Assume you decide you don’t need s in the message anymore and change the third line in the main method to:

Object arg = '/' + i;

Then arg will contain just a number, because char + int does not concatenate, but add the values.

Answer 3

If you construct a filename you sure will use it afterwards. That in most cases involves access to a physical media which is magnitudes slower than anything you can do wrong with concatenating your Strings. So, do what is maintable and don't worry about performance in this particular case.

My advice when building filenames is to use the File class or Path that will automatically make sure to get path separators right.

EDIT: As you point out in your comment, your question is about the general case. Just look at the source. StringBuilder.append(String) ends up doing a System.arraycopy() in String.getChars() whilst StringBuilder.append(char) directly copies a single character. So in theory, StringBuilder.append(char) will be faster.

However, you'd have to benchmark this to see if it makes any difference in practice.

Answer 4

I'm not sure if either of the options is better in terms of performance, but I can think of another issue to consider, that would prefer the first snippet.

The compiler can better protect you against typos if you append primitives instead of the String representation of those primitives.

Consider:

String plus10 = "plus" + 10;

If you type by mistake

String plus10 =  "plus" + 1O;

The compiler will give you an error.

If, on the other hand, you type

String plus10 =  "plus" + "1O";

The compiler will have no problem with that.

The same goes for appending chars

String plus = "x" + '++' + "y";

will not compile while

String plus = "x" + "++" +  "y";

will pass compilation.

Of course it would be better to use constants and not hard coded values (and to append to a StringBuilder instead of using String concatenation), but even for the constants I would prefer primitive types over Strings, as they give you one more level of protection against errors.

Answer 5

There is no any significant difference in performance actually. An average it will take the same time to do string concatenation.

However, internally Java compiler replaces + operator with StringBuilder at compile time.

So when using + operator with char, compiler will convert it into a StringBuilder internally and use .append(char). The same will happen with a string, with a difference that it will use .append(String).

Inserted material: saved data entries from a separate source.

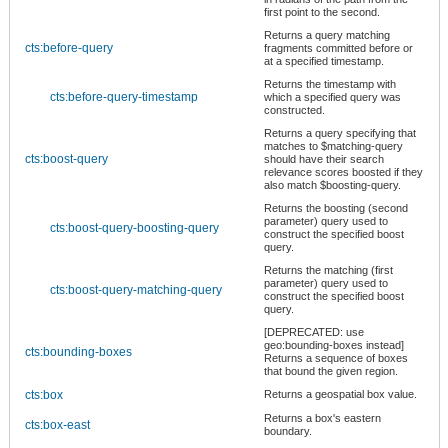
first point to the second.
Returns a query matching
cts:before-query
fragments committed before or
at a specified timestamp.
Returns the timestamp with
cts:before-query-timestamp
which a specified query was
constructed.
Returns a query specifying that
matches to $matching-query
cts:boost-query
should have their search
relevance scores boosted if they
also match $boosting-query.
Returns the boosting (second
parameter) query used to
cts:boost-query-boosting-query
construct the specified boost
query.
Returns the matching (first
parameter) query used to
cts:boost-query-matching-query
construct the specified boost
query.
[DEPRECATED: use
geo:bounding-boxes instead]
cts:bounding-boxes
Returns a sequence of boxes
that bound the given region.
cts:box
Returns a geospatial box value.
Returns a box's eastern
cts:box-east
boundary.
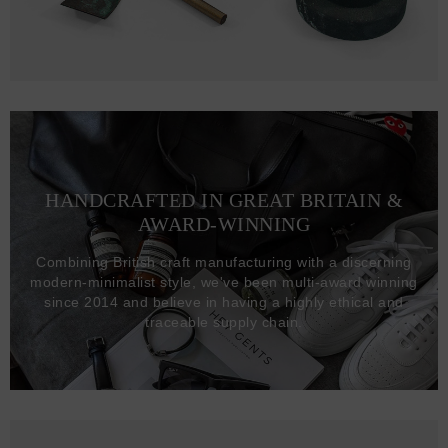
HANDCRAFTED IN GREAT BRITAIN &
AWARD-WINNING
Combining British craft manufacturing with a discerning
modern-minimalist style, we've been multi-award winning
since 2014 and believe in having a highly ethical and
traceable supply chain.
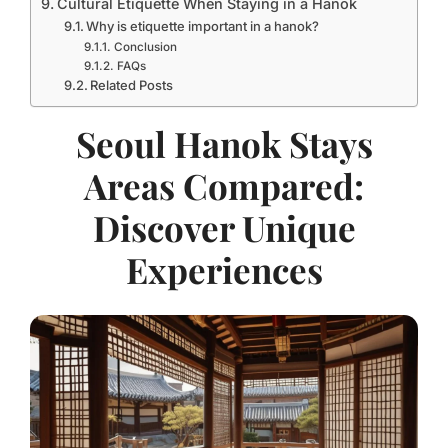
Cultural Etiquette When Staying in a Hanok
Why is etiquette important in a hanok?
Conclusion
FAQs
Related Posts
Seoul Hanok Stays
Areas Compared:
Discover Unique
Experiences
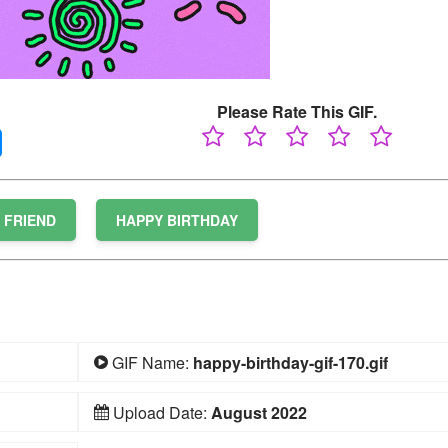
Please Rate This GIF.
FRIEND
HAPPY BIRTHDAY
GIF Name:
happy-birthday-gif-170.gif
Upload Date:
August 2022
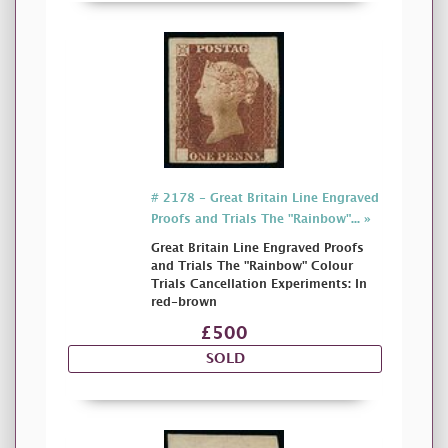
# 2178 - Great Britain Line Engraved
Proofs and Trials The "Rainbow"... »
Great Britain Line Engraved Proofs
and Trials The "Rainbow" Colour
Trials Cancellation Experiments: In
red-brown
£500
SOLD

And as I mentioned above, there is no difference an average. Simple test will show that time difference is close to 0. So this is really matter of readability. And from readability perspective, if you are concentrating strings, it's better to keep the type same, and use String even for single characters, rather than char

Answer 6

Looking at the source code often helps to understand what is happening.

String s = s1 + s2

Will execute:

String s = new StringBuilder(s1).append(s2).toString();

Now look into the source code for append(char) and append(string) of the class StringBuilder:

http://grepcode.com/file/repository.grepcode.com/java/root/jdk/openjdk/6-b14/java/lang/AbstractStringBuilder.java#AbstractStringBuilder.append%28char%29

http://grepcode.com/file/repository.grepcode.com/java/root/jdk/openjdk/6-b14/java/lang/AbstractStringBuilder.java#AbstractStringBuilder.append%28java.lang.String%29

You will see that append(string) performs more checks to see if the string is null or empty. However, you probably will not notice any difference.

Answer 7

This is what's under the hood: String str = s1 + "/"; essentially creates 2 new separate String objects (str and new String("/")).

This is no problem for small software, but think about it memory-wise if you were to create 2 String objects (keep in mind: objects reserve 1 entry in the Stack plus contents kept in the Heap) for n > 500.000 database entries.

Using single quotes, like String str = s1 + '/', will result in another process entirely. '/' stands for the numeric ASCii character representation value of whatever single character is written between the quotes. This operation has a constant (O(1)) runtime (think instant array access) and will naturally be faster than creating and referencing objects.

As lots of people have suggested already, using a StringBuilder object for String concatenation is much easier on memory than building strings with the + operator.